Теперь, слегка успокоившись и протрезвев, выйдя из штопора своего психоза, я все меньше злился на него, понимая, что сам загнал обоих в безвыходную ситуацию. Я ставил себя на место Курта и хватался за голову: врач, приехавший лечить, устроил в доме такой спектакль, что и здоровый человек психанул бы. Слайта просто распирало от азарта, а я не гордился собой, нет, мне почему-то было стыдно за то, что я нашел портрет и сдал полиции чудовищное альтер-эго лорда. Мне было страшно: из-за какой-то картины я съехал с катушек и чуть не убил пациента, который мне ничем не угрожал, я бросился на него с топором, потом стрелял, ранил его, черт, я столько натворил в своем припадке, что лорд обязан был сдать меня в полицию.

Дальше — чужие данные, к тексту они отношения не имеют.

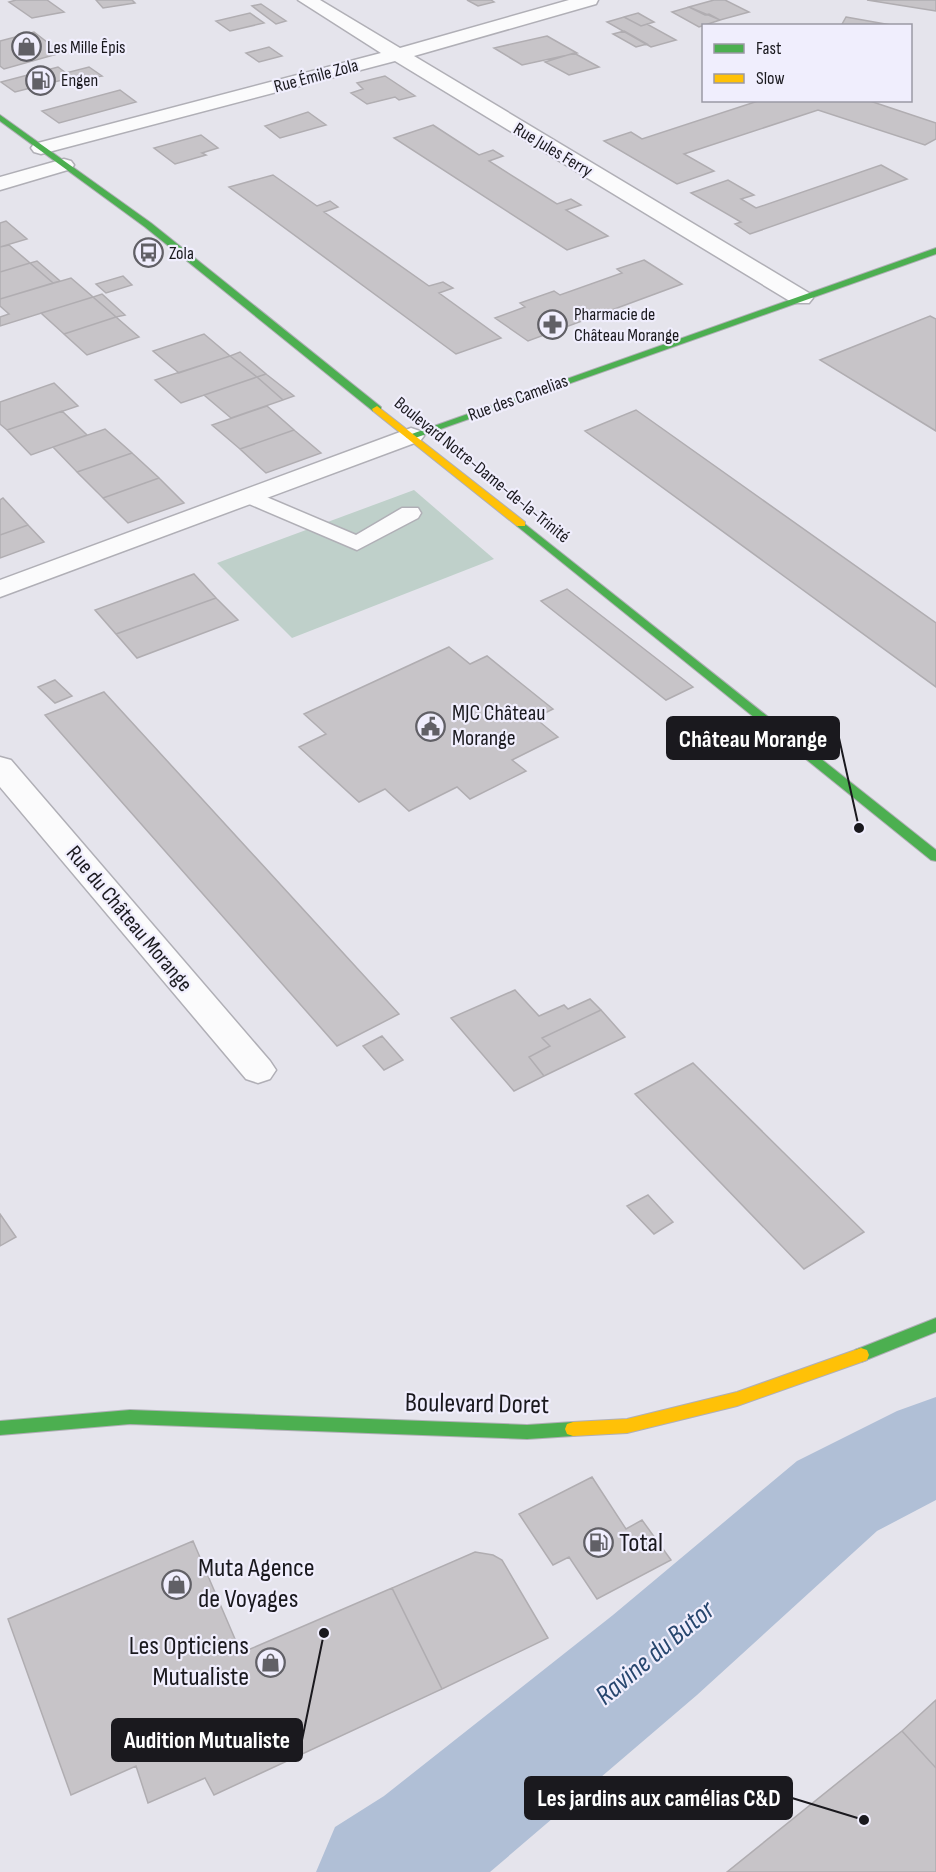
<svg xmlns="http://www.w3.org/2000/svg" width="936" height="1872" font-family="'Sofia Sans Condensed',sans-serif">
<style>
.green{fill:#bfd0ca}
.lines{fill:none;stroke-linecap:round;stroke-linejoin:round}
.river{fill:#b0bfd6;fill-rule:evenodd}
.building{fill:#c7c4c8;stroke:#b0adb1;stroke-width:1.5}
.lane-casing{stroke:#b0afb6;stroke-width:3}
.street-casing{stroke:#b0afb6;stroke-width:3}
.fast-casing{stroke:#b0afb6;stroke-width:2}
.slow-casing{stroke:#b0afb6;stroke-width:2}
.lane{fill:#fbfbfc;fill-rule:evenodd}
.street{fill:#fbfbfc;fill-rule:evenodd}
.fast{fill:#4caf50;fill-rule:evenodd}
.slow{fill:#ffc107;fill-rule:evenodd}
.labels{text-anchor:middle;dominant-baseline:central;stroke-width:4.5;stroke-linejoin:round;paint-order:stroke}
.far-poi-label{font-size:18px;fill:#1a191e;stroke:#f0eefd;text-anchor:start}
.far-street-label{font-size:18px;fill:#1a191e;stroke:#f0eefd}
.poi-label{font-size:22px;fill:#1a191e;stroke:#f0eefd;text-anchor:start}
.street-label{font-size:22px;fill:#1a191e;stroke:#f0eefd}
.near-street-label{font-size:27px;fill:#1a191e;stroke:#f0eefd}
.near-poi-label{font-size:27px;fill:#1a191e;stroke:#f0eefd;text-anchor:start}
.near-water-label{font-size:28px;font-style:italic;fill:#27466e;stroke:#f0eefd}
.leader{fill:none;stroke:#1a191e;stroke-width:2}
.callout-dot{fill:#1a191e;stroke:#f0eefd;stroke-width:2}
.callout{fill:#1a191e;stroke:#1a191e;stroke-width:2}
.callout-label{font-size:24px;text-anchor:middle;font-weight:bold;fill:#fff}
</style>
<rect width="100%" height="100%" fill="#e5e4ec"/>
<path class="green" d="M414,490L494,559L292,638L217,563Z"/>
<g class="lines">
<path class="river" d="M936,1397V1500L877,1531L697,1695L490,1872H316L335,1827L384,1796L613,1615L797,1461L897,1411Z"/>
</g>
<path class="building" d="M16,0H47L64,12L32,18L9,2Z
M96,0H132L135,3L103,8Z
M467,0H491L494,2L478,6Z
M714,0H725L749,12L720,20L689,7Z
M867,0H936V11Z
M261,4L286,21L276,24L252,6Z
M689,7L705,15L709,14L720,20L699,27L672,12Z
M250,13L264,23L230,31L216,21Z
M638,13L654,22L641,26L624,17Z
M624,17L641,26L647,24L676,40L651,47L607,22Z
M846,17L891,25L841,26Z
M624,31L631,35L647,44L636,47L613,34Z
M34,32L61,53L4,69L0,66V41Z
M547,36L577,53L522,65L494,48Z
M269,47L282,56L259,62L246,53Z
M574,53L599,67L569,75L545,62Z
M58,67L66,73L89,67L102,76L83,79L74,77L15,92L1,82Z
M385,76L415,96L399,100L395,97L367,104L351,93L363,89L357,83Z
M120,90L136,102L59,123L42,111Z
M761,100H867L936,123V139L925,145L818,110L684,154L714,171L677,184L604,141L631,132L642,139Z
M308,112L326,125L280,138L265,126Z
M433,125L479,155L493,150L503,156L489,161L557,204L571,199L581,205L566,210L608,236L567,250L394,138Z
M201,135L218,148L202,153L206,155L175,164L154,148Z
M881,165L907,179L750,234L735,224L741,222L691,193L728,180L754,195L741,199L756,208Z
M273,175L317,206L330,201L338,207L324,212L429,286L443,282L453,288L439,293L501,338L456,354L229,187Z
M6,221L27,239L0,247V223Z
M9,245L30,263L0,272V247Z
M644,260L682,284L528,341L495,318L525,307L520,303L554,291L560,295L622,273L617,269Z
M37,261L60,281L53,283L30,263Z
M30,263L53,283L0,299V272Z
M123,276L132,285L106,293L96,284Z
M71,278L93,297L0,326V317L9,314L0,306V299Z
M102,294L125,315L116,317L93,297Z
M93,297L116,317L64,334L41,313Z
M930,316L936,319V431L820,360Z
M116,317L139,337L87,355L64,334Z
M204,334L230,356L179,373L153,351Z
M240,352L266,374L257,377L230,356Z
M230,356L257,377L181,403L155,380Z
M266,374L294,396L283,400L257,377Z
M257,377L283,400L231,418L204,395Z
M54,383L78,406L7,430L0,424V402Z
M267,406L294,430L240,449L212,425Z
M636,410L936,623V687L585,431Z
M62,411L87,435L31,455L7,430Z
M105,429L132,453L77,472L53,447Z
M294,430L321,453L266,473L240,449Z
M132,453L159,478L103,498L77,472Z
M159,478L184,503L128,523L103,498Z
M3,498L28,525L0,535V500Z
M28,525L44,542L0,558V535Z
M194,574L216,598L116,634L95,610Z
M567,589L693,687L666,700L541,601Z
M216,598L238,620L137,658L116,634Z
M449,647L470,664L487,656L553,709L535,718L558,737L512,760L526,771L470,799L457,787L409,811L385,789L359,802L299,747L326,734L304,714Z
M55,680L72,696L55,703L38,687Z
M104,692L399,1014L337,1046L45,715Z
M515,990L539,1016L564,1005L568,1009L590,999L601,1010L542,1038L550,1046L529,1057L544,1076L514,1091L451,1018Z
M601,1010L625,1037L544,1076L529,1057L550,1046L542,1038Z
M382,1036L403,1060L384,1070L363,1046Z
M693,1063L864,1232L804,1269L635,1094Z
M648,1195L673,1222L654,1234L627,1206Z
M0,1214L16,1237L0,1246Z
M592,1477L626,1529L642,1520L671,1560L597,1599L569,1557L553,1565L519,1514Z
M193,1541L241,1653L392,1588L442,1689L214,1795L205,1778L148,1803L136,1766L71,1795L8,1619Z
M475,1552L493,1555L502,1560L548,1638L442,1689L392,1588Z
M936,1700V1768L902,1731Z
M902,1731L936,1768V1872H727Z"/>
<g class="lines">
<defs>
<path id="lane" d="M250,490L356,535L402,508H418L421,513L418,518L357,550L242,501L239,496L242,491Z"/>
<path id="street" d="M298,0H320L400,48L569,0H598L596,4L414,56L809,293L813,298L809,303H793L395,61L41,154L34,152L31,148L34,144L381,53Z
M64,159L71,161L74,165L71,169L0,190V177Z
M411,428L420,431L424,436L420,441L0,597V580Z
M0,757L11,760L270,1061L276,1070L270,1079L258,1083L246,1079L0,787Z"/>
<path id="fast" d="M0,115L151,223L381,407V411H373L145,227L0,121Z
M936,248V254L415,438H407L406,436Z
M521,521L936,850V861L931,860L517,526L516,524Z
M936,1318V1332L861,1362L855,1360L853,1355L855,1350Z
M130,1410L527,1425L573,1422L579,1424L581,1429L579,1434L573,1436L527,1439L130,1424L0,1435V1421Z"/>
<path id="slow" d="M377,406L525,522V526H517L373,411L372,409Z
M861,1348L867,1350L869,1355L867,1360L737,1406L627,1433L573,1436L567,1434L565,1429L567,1424L573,1422L627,1419L737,1392Z"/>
</defs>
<use href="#lane" class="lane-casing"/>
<use href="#street" class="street-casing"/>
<use href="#fast" class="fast-casing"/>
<use href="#slow" class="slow-casing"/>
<use href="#lane" class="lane"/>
<use href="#street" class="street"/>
<use href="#fast" class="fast"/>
<use href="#slow" class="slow"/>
</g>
<defs>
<symbol id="shop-ring" viewBox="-11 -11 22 22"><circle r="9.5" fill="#f0eefd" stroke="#616066" stroke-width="1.5"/><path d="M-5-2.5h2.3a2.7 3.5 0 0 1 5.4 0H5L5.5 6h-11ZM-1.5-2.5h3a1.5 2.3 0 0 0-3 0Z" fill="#616066"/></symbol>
<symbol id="fuel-ring" viewBox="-11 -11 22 22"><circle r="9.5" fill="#f0eefd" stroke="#616066" stroke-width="1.5"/><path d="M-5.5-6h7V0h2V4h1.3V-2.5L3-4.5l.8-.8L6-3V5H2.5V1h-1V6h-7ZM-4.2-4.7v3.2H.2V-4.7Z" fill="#616066"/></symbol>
<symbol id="bus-ring" viewBox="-11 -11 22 22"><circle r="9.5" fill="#f0eefd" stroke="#616066" stroke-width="1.5"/><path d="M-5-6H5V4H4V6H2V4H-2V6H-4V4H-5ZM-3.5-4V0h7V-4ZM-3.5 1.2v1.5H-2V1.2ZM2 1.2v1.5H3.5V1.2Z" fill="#616066"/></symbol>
<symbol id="pharmacy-ring" viewBox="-11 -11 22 22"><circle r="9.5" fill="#f0eefd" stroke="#616066" stroke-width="1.5"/><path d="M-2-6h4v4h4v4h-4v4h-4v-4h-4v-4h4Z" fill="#616066"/></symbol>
<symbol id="civic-ring" viewBox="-11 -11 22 22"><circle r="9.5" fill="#f0eefd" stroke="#616066" stroke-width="1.5"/><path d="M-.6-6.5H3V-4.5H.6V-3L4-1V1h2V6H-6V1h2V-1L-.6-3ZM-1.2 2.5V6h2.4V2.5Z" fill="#616066"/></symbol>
</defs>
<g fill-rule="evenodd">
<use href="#shop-ring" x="10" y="30" width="33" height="33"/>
<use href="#fuel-ring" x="24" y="64" width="33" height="33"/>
<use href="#bus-ring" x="132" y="236" width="33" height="33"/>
<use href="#pharmacy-ring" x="536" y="308" width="33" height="33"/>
<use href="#civic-ring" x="414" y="710" width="33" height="33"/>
<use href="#fuel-ring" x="582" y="1526" width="33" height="33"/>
<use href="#shop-ring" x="160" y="1568" width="33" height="33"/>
<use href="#shop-ring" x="254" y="1646" width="33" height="33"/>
</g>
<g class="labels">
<g class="far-poi-label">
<text x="47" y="47">Les Mille Êpis</text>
<text x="61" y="80">Engen</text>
<text x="169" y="253">Zola</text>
<text x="574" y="314">Pharmacie de<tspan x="574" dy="21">Château Morange</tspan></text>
</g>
<g class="far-street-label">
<text transform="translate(316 76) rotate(-15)">Rue Émile Zola</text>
<text transform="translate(553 150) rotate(31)">Rue Jules Ferry</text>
<text transform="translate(518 398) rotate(-20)">Rue des Camelias</text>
<text transform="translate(482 470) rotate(39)">Boulevard Notre-Dame-de-la-Trinité</text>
</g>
<g class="poi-label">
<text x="452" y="713">MJC Château<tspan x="452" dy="25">Morange</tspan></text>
</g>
<g class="street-label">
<text transform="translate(129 919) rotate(50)">Rue du Château Morange</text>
</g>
<g class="near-street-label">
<text transform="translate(477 1404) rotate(1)">Boulevard Doret</text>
</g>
<g class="near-poi-label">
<text x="619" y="1543">Total</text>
<text x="198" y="1568">Muta Agence<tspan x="198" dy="31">de Voyages</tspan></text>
<text x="249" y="1646" text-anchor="end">Les Opticiens<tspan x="249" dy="31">Mutualiste</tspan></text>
</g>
<g class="near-water-label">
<text transform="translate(655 1653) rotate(-40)">Ravine du Butor</text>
</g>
</g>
<path class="leader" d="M859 828L839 738M324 1633L302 1740M864 1820L792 1798"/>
<g class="callout-dot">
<circle cx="859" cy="828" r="6"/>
<circle cx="324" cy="1633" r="6"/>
<circle cx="864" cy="1820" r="6"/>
</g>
<g class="callout">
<rect x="667" y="717" width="172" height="42" rx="6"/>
<rect x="112" y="1719" width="190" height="42" rx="6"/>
<rect x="525" y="1777" width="267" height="42" rx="6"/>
</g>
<g class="callout-label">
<text x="753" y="747">Château Morange</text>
<text x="207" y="1748">Audition Mutualiste</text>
<text x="659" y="1806">Les jardins aux camélias C&amp;D</text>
</g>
<rect x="702" y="24" width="210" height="78" fill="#f0eefd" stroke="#9a99a4" stroke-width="1.5"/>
<rect x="714" y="44" width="30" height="9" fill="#4caf50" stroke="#9a99a4" stroke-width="1.5"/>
<text x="756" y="54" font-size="18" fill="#1a191e">Fast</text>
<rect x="714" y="74" width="30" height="9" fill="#ffc107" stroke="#9a99a4" stroke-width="1.5"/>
<text x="756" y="84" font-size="18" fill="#1a191e">Slow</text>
</svg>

Он поступил иначе, «по-плохому», он расценил мою истерику по-своему, но я ему позволил сам, я сдался, уступил, он ведь не знал, что так я выкупаю свою жизнь, он-то меня убивать не собирался! Мак-Феникс, судя по всему, был доминантом, моя покорность, откровенный страх взломали клетку, внутренний зверь сорвался с привязи и насладился мной с чисто животной жесткостью. И вместе с телом он разодрал мою гордость, мое достоинство мужчины, все мои жизненные принципы, вбитые в мозг с самого детства. Я знал, что он сломал меня, как ломают позвоночник при аварии, он словно сбил меня, не справившись с управлением «Ягуара». Но я пытался его понять, как врач, как друг, которым, видимо, уже не буду никогда. Я делал это, потому что признал: виноват в случившемся я сам, это я погнался за секретами Синей Бороды и перешел дорогу на красный свет в тумане.

Я и сам не заметил, как вновь попытался оправдать Мак-Феникса.

Более того, я по-прежнему хотел с ним общаться. Хотел ли я поймать маньяка или же помочь заплутавшему в собственных страстях человеку, я не знал. Я обижался, я боялся, боялся этой сущности с портрета, но и тянулся к нему, и хотел обыграть его в шахматы, и прокатиться на яхте, и черт знает, что еще творилось в моей душе, когда я думал о Мак-Фениксе. Стокгольмский синдром? Только его мне и не хватало в обширном списке моих психозов.